- **THE PROBLEM**
Your answer should be an exact copy of all the entries, free of pictures.

- **DATA RECORDS**
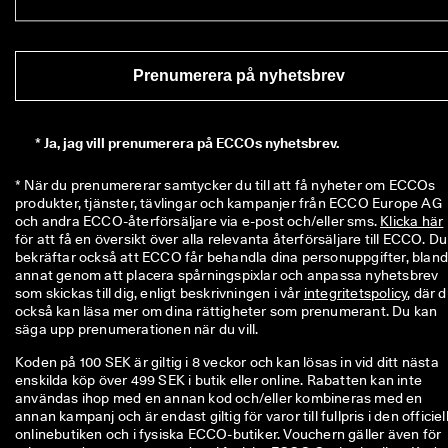
ö
n
i
n
Prenumerera på nyhetsbrev
g
a
r 
& 
*
Ja, jag vill prenumerera på ECCOs nyhetsbrev.
r
a
* När du prenumererar samtycker du till att få nyheter om ECCOs 
b
produkter, tjänster, tävlingar och kampanjer från ECCO Europe AG 
a
och andra ECCO-återförsäljare via e-post och/eller sms. 
Klicka här
t
för att få en översikt över alla relevanta återförsäljare till ECCO. Du 
t
bekräftar också att ECCO får behandla dina personuppgifter, bland
e
annat genom att placera spårningspixlar och anpassa nyhetsbrev 
r 
som skickas till dig, enligt beskrivningen i vår 
integritetspolicy
, där d
också kan läsa mer om dina rättigheter som prenumerant. Du kan 
säga upp prenumerationen när du vill.
Koden på 100 SEK är giltig i 8 veckor och kan lösas in vid ditt nästa
enskilda köp över 499 SEK i butik eller online. Rabatten kan inte
användas ihop med en annan kod och/eller kombineras med en
annan kampanj och är endast giltig för varor till fullpris i den officiel
onlinebutiken och i fysiska ECCO-butiker. Vouchern gäller även för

- **RESULT OF THIS EXERCISE**
ö
n
i
n
Prenumerera på nyhetsbrev
g
a
r 
& 
*
Ja, jag vill prenumerera på ECCOs nyhetsbrev.
r
a
* När du prenumererar samtycker du till att få nyheter om ECCOs 
b
produkter, tjänster, tävlingar och kampanjer från ECCO Europe AG 
a
och andra ECCO-återförsäljare via e-post och/eller sms. 
Klicka här
t
för att få en översikt över alla relevanta återförsäljare till ECCO. Du 
t
bekräftar också att ECCO får behandla dina personuppgifter, bland
e
annat genom att placera spårningspixlar och anpassa nyhetsbrev 
r 
som skickas till dig, enligt beskrivningen i vår 
integritetspolicy
, där d
också kan läsa mer om dina rättigheter som prenumerant. Du kan 
säga upp prenumerationen när du vill.
Koden på 100 SEK är giltig i 8 veckor och kan lösas in vid ditt nästa
enskilda köp över 499 SEK i butik eller online. Rabatten kan inte
användas ihop med en annan kod och/eller kombineras med en
annan kampanj och är endast giltig för varor till fullpris i den officiel
onlinebutiken och i fysiska ECCO-butiker. Vouchern gäller även för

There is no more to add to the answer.